## Kaynak Metin
____________________

Mezopotamya Medeniyetleri arasında özel bir yere sahip olan Sümerler, insanlık tarihine yaptıkları önemli katkılarla bu ortak mirasın temelini oluşturan uygarlıklardan biridir.
Sümerler Hakkında Kaynaklarda Söylenenler:
• Coğrafi Konum: Mezopotamya, Fırat ve Dicle nehirleri arasında kalan bölgeye verilen addır. Uygun iklim koşullarına ve verimli topraklara sahip olduğu için bu coğrafyaya "Münbit Hilal" denmiştir. Mezopotamya, Sümerler, Babilliler ve Asurlular gibi birçok medeniyete ev sahipliği yapmıştır.
• Mezopotamya'daki İlk Uygarlık: Sümerler, Mezopotamya'da kurulmuş ilk uygarlıktır.
• Şehir Devletleri: Ur, Uruk, Lagaş, Kiş, Nippur gibi önemli şehirleri bulunmaktadır. Bu şehir devletlerine "Site" adı verilmiştir. Her şehri kendi kralı yönetse de, tüm Sümer ülkesini "ensi" veya "patesi" adı verilen krallar yönetmiştir. Şehirlerinin etrafını surlarla çevirmişlerdir.

____________________

## Veri Kesiti
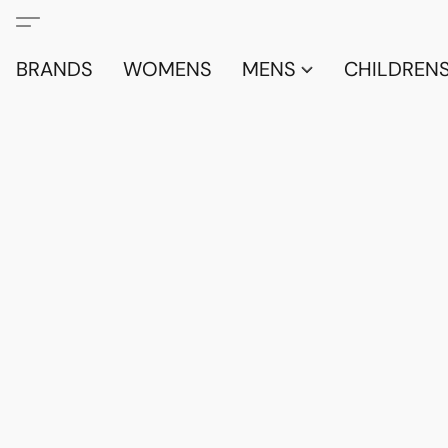
BRANDS
WOMENS
MENS
CHILDRENS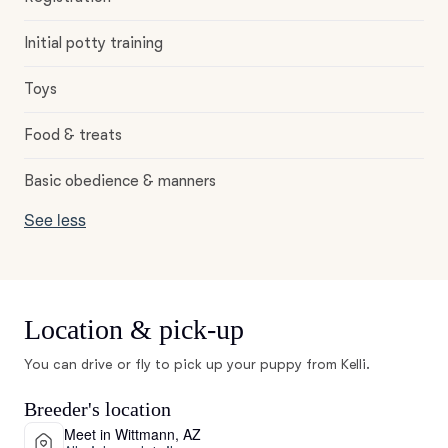
Initial potty training
Toys
Food & treats
Basic obedience & manners
See less
Location & pick-up
You can drive or fly to pick up your puppy from Kelli.
Breeder's location
Meet in Wittmann, AZ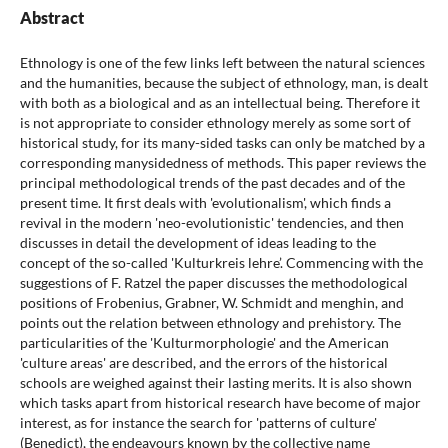
Abstract
Ethnology is one of the few links left between the natural sciences
and the humanities, because the subject of ethnology, man, is dealt
with both as a biological and as an intellectual being. Therefore it
is not appropriate to consider ethnology merely as some sort of
historical study, for its many-sided tasks can only be matched by a
corresponding manysidedness of methods. This paper reviews the
principal methodological trends of the past decades and of the
present time. It first deals with 'evolutionalism', which finds a
revival in the modern 'neo-evolutionistic' tendencies, and then
discusses in detail the development of ideas leading to the
concept of the so-called 'Kulturkreis lehre’. Commencing with the
suggestions of F. Ratzel the paper discusses the methodological
positions of Frobenius, Grabner, W. Schmidt and menghin, and
points out the relation between ethnology and prehistory. The
particularities of the 'Kulturmorphologie' and the American
'culture areas' are described, and the errors of the historical
schools are weighed against their lasting merits. It is also shown
which tasks apart from historical research have become of major
interest, as for instance the search for 'patterns of culture'
(Benedict), the endeavours known by the collective name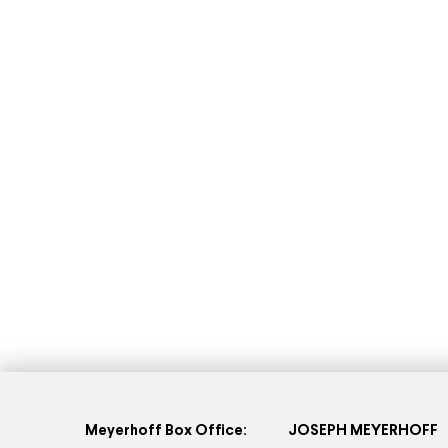
Meyerhoff Box Office:
JOSEPH MEYERHOFF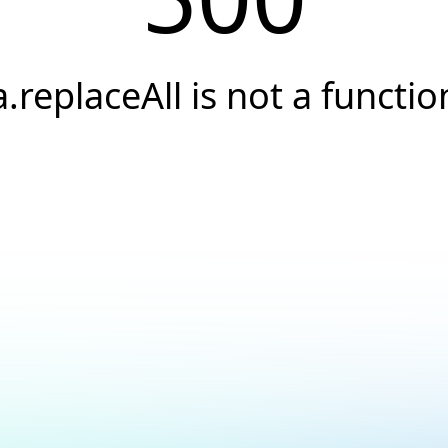
a.replaceAll is not a functio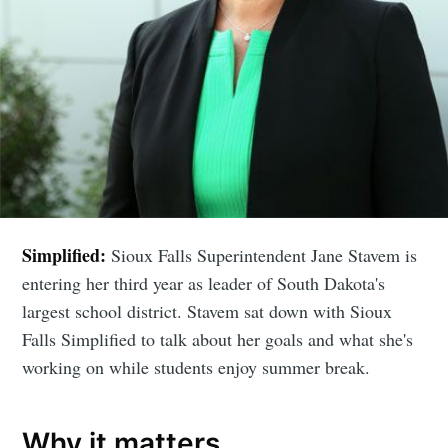
Simplified:
Sioux Falls Superintendent Jane Stavem is
entering her third year as leader of South Dakota's
largest school district. Stavem sat down with Sioux
Falls Simplified to talk about her goals and what she's
working on while students enjoy summer break.
Why it matters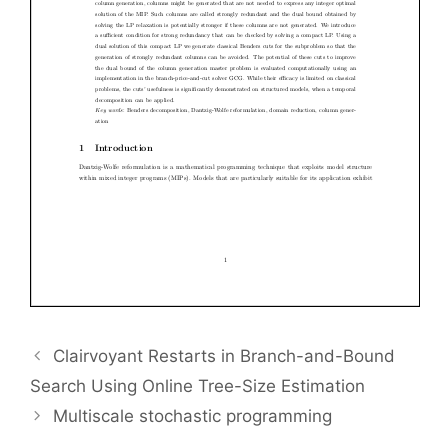
Clairvoyant Restarts in Branch-and-Bound
Search Using Online Tree-Size Estimation
Multiscale stochastic programming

____________________

## Alıştırma Yönergeleri
a. Sümerler hakkındaki metinde adı geçen Sümer şehirlerinin hepsini sıralayın.
b. Sümerler hakkındaki metni kaldığı yerden sürdürün.
Kayıtlar, kaynak metinden bağımsız ayrı bir malzemedir.

## Yanıtlarınız
a. Ur, Uruk, Lagaş, Kiş, Nippur

b.
• Yazının İcadı: Sümerlerin tarihe en büyük katkılarından biri, çivi yazısını icat etmeleridir. Yazı, dünya tarihindeki ilk yazı olarak bilinmektedir. Ürünlerin kayıt altına alınması ihtiyacından ortaya çıkan yazının icadı, tarihi devirleri (İlk Çağ'ı) başlatmıştır. Kil tabletler üzerine yazılan çivi yazısı, kitabın ilk örneklerini oluşturmuştur. MÖ 3200'lerde icat edilmiştir.
• Kanunlar: Tarihte bilinen ilk yazılı kanunlar olan Urukagina Kanunlarını hazırlamışlardır.
• Zigguratlar: Sümerler, şehir merkezlerine ziggurat adı verilen çok katlı tapınaklar inşa etmişlerdir. Bu yapılar sadece ibadet yeri olarak değil, aynı zamanda farklı amaçlarla kullanılmıştır:
◦ Alt katlar: Kıtlık tehlikesine karşı buğday, arpa gibi mahsullerin saklandığı depo olarak kullanılmıştır. Ayrıca zor zamanlarda yoksullara ambarlarını açarak bir sosyal güvenlik hizmeti sunmuşlardır. Bu durum, Sümerlerin tarımsal faaliyetlerle uğraştıklarını gösterir.
◦ Orta katlar: Okul olarak kullanılmıştır, bu okullara "tablet evi" denmiştir. Sümerlerin eğitime önem verdiğini gösterir.
◦ En üst katlar: Rasathane (gözlemevi) olarak kullanılmıştır.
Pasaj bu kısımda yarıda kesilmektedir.